### Supplied material
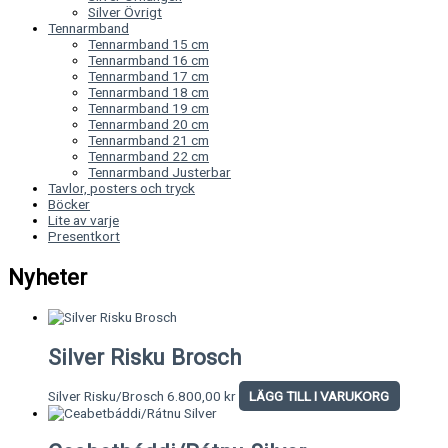
Silver Övrigt
Tennarmband
Tennarmband 15 cm
Tennarmband 16 cm
Tennarmband 17 cm
Tennarmband 18 cm
Tennarmband 19 cm
Tennarmband 20 cm
Tennarmband 21 cm
Tennarmband 22 cm
Tennarmband Justerbar
Tavlor, posters och tryck
Böcker
Lite av varje
Presentkort
Nyheter
Silver Risku Brosch
Silver Risku/Brosch
6.800,00
kr
LÄGG TILL I VARUKORG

### The task
Transcribe the text of every entry above line for line, keeping each line unchanged. Leave the pictures out of your answer.

### Solution to this problem
Silver Övrigt
Tennarmband
Tennarmband 15 cm
Tennarmband 16 cm
Tennarmband 17 cm
Tennarmband 18 cm
Tennarmband 19 cm
Tennarmband 20 cm
Tennarmband 21 cm
Tennarmband 22 cm
Tennarmband Justerbar
Tavlor, posters och tryck
Böcker
Lite av varje
Presentkort
Nyheter
Silver Risku Brosch
Silver Risku/Brosch
6.800,00
kr
LÄGG TILL I VARUKORG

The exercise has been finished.